Predictably enough, during the pre-World War I period the lead to map the classical world was taken by individual scholars in Europe and publishers there. Even by 1914, beyond western Europe extensive regions where Greeks and Romans settled or campaigned had been mapped only in outline at best – most of the Ottoman empire, for example. The level of methodical survey and painstaking record of antiquities undertaken by France in Algeria was exceptional. Only a few American classicists (such as E. G. Sihler in 1873) studied with the great German cartographer Heinrich Kiepert, or had maps of their journeys drawn by him (J. Sitlington Sterrett for his 1880s explorations in Asia Minor).

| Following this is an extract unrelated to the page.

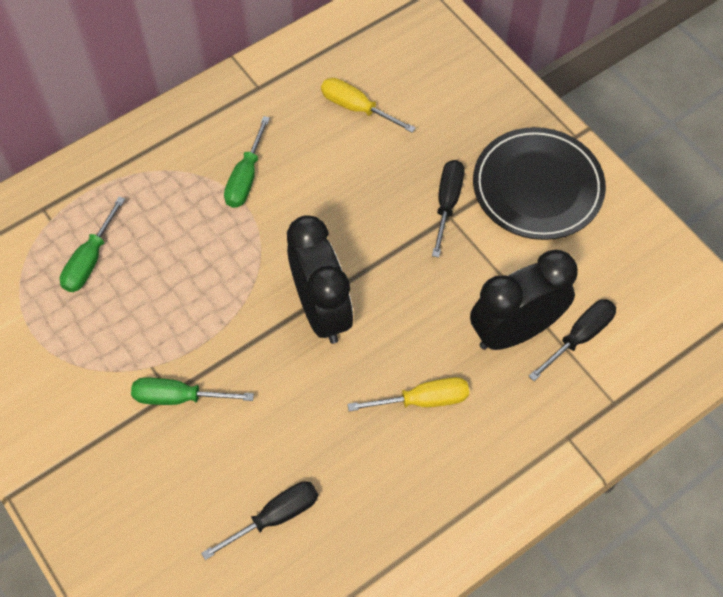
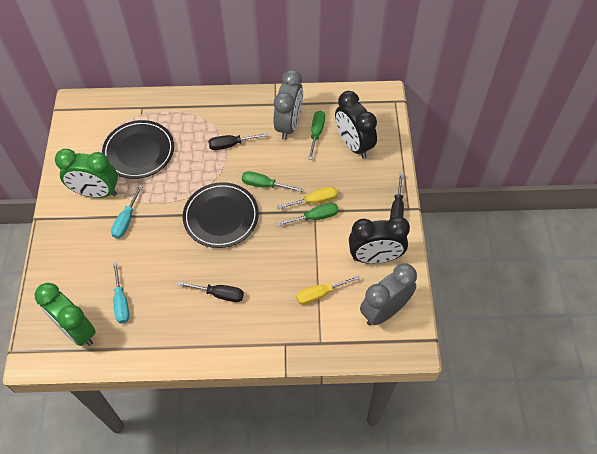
black plate: 1 -> 2
green clock: 0 -> 2
grey clock: 0 -> 2
turquoise screwdriver: 0 -> 2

A Columbia University professor, J. T. Shotwell, did serve on the commission chosen by the new International Union of Academies in 1921 to develop a map of the Roman empire at 1:250,000, but he was a medievalist by training and the over-ambitious scheme a premature one.

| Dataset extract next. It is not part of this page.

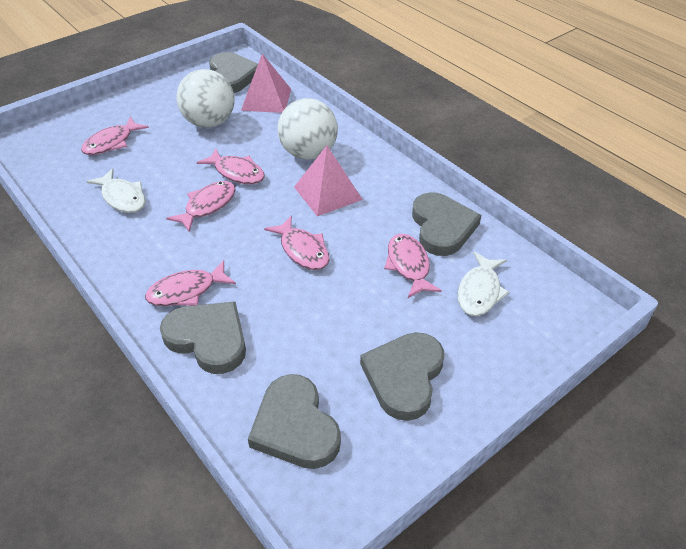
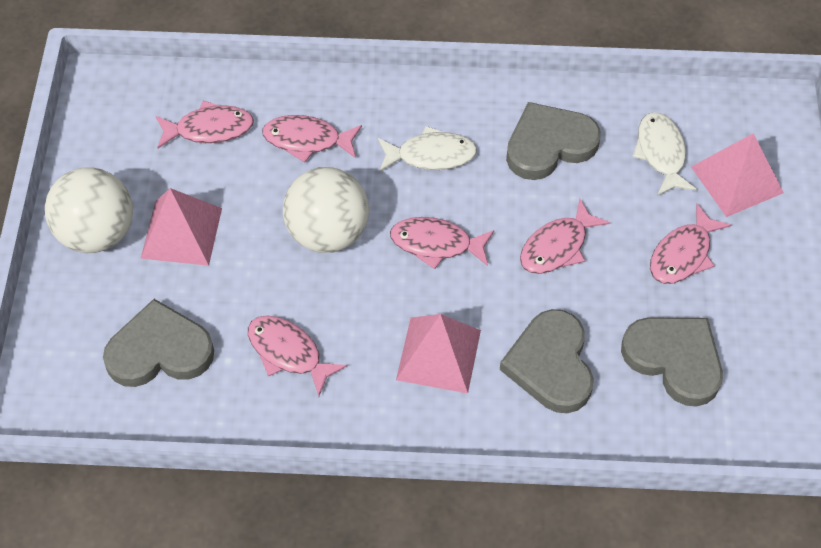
grey heart: 5 -> 4
pink pyramid: 2 -> 3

The Tabula Imperii Romani project initiated in 1928 showed greater promise over time, but in effect excluded U.S. involvement because the mapping of each modern country’s territory was made its exclusive responsibility. However, it was a 1980 APA committee report (Research Tools for the Classics) which had the courage and insight to cite cartography by that date as “an area of extremely great importance, where the state of our tools is utterly disastrous”, and to maintain that reliance on TIR’s increasingly fitful progress could no longer be justified. Instead, the committee called for “a concerted attempt to produce a uniform series of maps”, a project which APA at once commissioned, but with no progress until a change of director in 1988. The goals adopted thereafter proved practical: that a bound atlas be planned in close partnership with a professional cartographic supplier and a leading publisher from the outset, for completion within approximately a decade; the scope to be confined to the physical and cultural landscape of classical antiquity (excluding modern features and thematic maps); the maps to be compiled and documented to rigorous scholarly standards, but still designed with use by non-specialists in mind; and the atlas to be marketed at a price within the reach of individual purchasers.

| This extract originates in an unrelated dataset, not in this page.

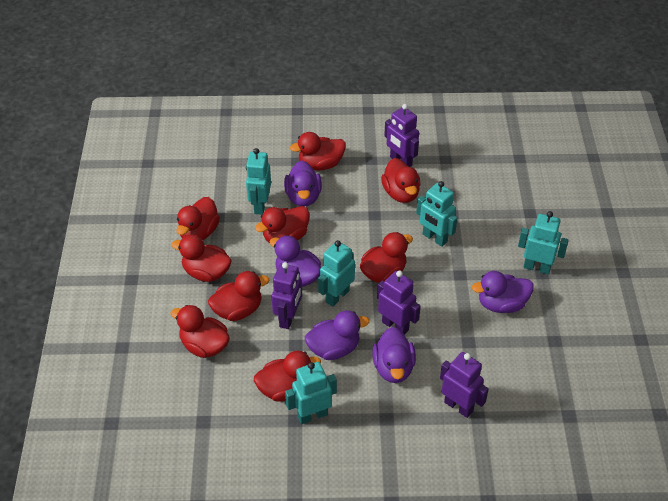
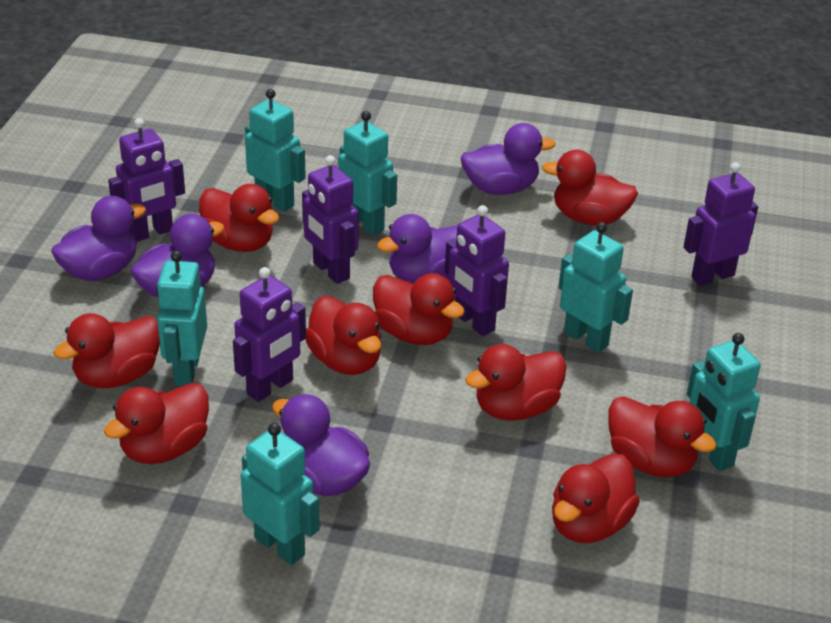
purple robot: 4 -> 5
turquoise robot: 5 -> 6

Predictably, the major international collaborative project developed from these principles came to pose extraordinary challenges of materials acquisition (41 sets of physical-base elements to be secured from the U.S. Defense Mapping Agency and its U.K. counterpart), management (with the involvement of almost 200 scholars worldwide), and funding support (over $4.5 million to be raised). Even so, the Barrington Atlas of the Greek and Roman World (102 maps), together with a 1,400 pp. Map-by-Directory, achieved publication by Princeton University Press in 2000.

The paper concludes by highlighting the two most rewarding results of APA’s project: first, that those who study classical antiquity everywhere are equipped with the cartographic resource that had so long been missing (and since 2013 is available at trifling cost as an App for iPad); second, that it has proved feasible to transfer all the components of this final product of film-based cartography to digital formats. In consequence, the Barrington Atlas continues to serve as an unmatched inspiration and springboard for mapping antiquity in a rich array of further ways.